GIVEN TEXT:

········

[MDEV-9992] Tokudb engine load data will very slow after a delete operation, if the new data is the same as the deleted data Created: 2016-04-26  Updated: 2016-06-26  Resolved: 2016-06-26

Status: Closed
Project: MariaDB Server
Component/s: Storage Engine - TokuDB
Affects Version/s: 10.0.20, 10.0.24
Fix Version/s: N/A

Type: Bug Priority: Critical
Reporter: dennis Assignee: Sergei Golubchik
Resolution: Won't Fix Votes: 0
Labels: load_data
Environment:

OS: centos 6.5



 Description   

1. create table

CREATE TABLE `tas_term_model_level_gprs_mm_2017` (
  `STATIS_MONTH` varchar(6) NOT NULL,
  `CITY_ID` varchar(20) NOT NULL COMMENT '??????????????',
  `COUNTY_ID` varchar(20) NOT NULL,
  `SECTION_ID` varchar(40) NOT NULL COMMENT '???????????',
  `BRAND_ID` int(11) NOT NULL,
  `TERM_MODEL_ID` varchar(64) NOT NULL COMMENT 'Iphone5S\n            ',
  `MON_FLOW_LEVEL_ID` int(11) NOT NULL COMMENT '??????\n            \n            ',
  `USER_NUM` bigint(20) DEFAULT NULL,
  `LASTM_USER_NUM` bigint(20) DEFAULT NULL,
  `ACCE_FLOW` decimal(20,4) DEFAULT NULL,
  `LASTM_ACCE_FLOW` decimal(20,4) DEFAULT NULL,
  PRIMARY KEY (`STATIS_MONTH`,`CITY_ID`,`COUNTY_ID`,`SECTION_ID`,`BRAND_ID`,`TERM_MODEL_ID`,`MON_FLOW_LEVEL_ID`)
) ENGINE=TokuDB DEFAULT CHARSET=utf8 COMMENT='????-  ?????????_GPRS_MM_YYYY' `compression`='tokudb_zlib'

2. do the first load

load data infile '/home/ly/tas_term_model_level_gprs_yyyymm.txt' into table tas_term_model_level_gprs_mm_2017 fields terminated by '\t';
Query OK, 1663513 rows affected (41.64 sec)

········

SET EXERCISE A: What resolution was the bug report given?
The records that come next have nothing to do with the bug report.

THE RECORDS:
········

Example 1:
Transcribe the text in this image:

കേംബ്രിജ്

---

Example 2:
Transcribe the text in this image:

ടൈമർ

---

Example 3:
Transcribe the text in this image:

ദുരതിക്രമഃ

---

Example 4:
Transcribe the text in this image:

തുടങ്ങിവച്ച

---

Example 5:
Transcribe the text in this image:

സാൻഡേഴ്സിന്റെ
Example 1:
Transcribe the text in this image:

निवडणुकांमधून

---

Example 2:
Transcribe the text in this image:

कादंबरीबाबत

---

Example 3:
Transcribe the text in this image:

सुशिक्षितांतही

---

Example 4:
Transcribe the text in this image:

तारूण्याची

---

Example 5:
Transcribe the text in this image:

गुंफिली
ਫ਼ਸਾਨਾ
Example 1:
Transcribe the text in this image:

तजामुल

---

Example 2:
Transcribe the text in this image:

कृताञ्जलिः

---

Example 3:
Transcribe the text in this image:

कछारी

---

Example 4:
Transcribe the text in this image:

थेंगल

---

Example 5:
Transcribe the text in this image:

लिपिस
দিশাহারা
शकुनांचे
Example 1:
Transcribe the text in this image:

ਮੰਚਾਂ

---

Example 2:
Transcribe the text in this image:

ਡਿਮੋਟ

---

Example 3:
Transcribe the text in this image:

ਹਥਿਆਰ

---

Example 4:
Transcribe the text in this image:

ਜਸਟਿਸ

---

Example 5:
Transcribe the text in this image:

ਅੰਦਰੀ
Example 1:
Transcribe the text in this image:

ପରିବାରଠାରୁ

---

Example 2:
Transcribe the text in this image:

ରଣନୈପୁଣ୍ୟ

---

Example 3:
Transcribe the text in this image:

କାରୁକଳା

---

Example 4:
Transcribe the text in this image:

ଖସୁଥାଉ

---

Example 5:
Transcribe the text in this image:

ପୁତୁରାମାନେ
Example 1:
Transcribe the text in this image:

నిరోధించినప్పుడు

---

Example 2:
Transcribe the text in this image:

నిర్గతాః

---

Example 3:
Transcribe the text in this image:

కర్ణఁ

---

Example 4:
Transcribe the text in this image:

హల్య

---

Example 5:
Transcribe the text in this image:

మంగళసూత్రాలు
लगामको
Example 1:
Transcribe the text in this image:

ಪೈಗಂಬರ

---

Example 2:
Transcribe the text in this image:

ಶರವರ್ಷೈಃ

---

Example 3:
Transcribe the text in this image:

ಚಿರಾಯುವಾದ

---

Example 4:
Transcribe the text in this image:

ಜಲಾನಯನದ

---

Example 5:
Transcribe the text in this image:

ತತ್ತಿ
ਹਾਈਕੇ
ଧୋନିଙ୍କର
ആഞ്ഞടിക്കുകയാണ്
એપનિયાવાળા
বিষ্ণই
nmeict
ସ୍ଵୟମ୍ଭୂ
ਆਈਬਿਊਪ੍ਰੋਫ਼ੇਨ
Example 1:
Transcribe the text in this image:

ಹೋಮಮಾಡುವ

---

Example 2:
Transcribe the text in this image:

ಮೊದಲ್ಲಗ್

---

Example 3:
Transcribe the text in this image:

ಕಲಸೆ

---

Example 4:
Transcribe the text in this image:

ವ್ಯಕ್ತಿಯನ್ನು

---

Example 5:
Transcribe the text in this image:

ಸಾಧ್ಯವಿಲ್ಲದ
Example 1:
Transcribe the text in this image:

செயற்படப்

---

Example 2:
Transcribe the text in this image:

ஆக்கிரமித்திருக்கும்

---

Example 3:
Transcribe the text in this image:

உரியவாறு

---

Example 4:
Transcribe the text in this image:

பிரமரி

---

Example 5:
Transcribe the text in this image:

········

SET EXERCISE B: Output the records without any changes. Begin at their first line and stop after the line that contains "തുടങ്ങിവച്ച".

RIGHT ANSWER A: Won't Fix

RIGHT ANSWER B:
Example 1:
Transcribe the text in this image:

കേംബ്രിജ്

---

Example 2:
Transcribe the text in this image:

ടൈമർ

---

Example 3:
Transcribe the text in this image:

ദുരതിക്രമഃ

---

Example 4:
Transcribe the text in this image:

തുടങ്ങിവച്ച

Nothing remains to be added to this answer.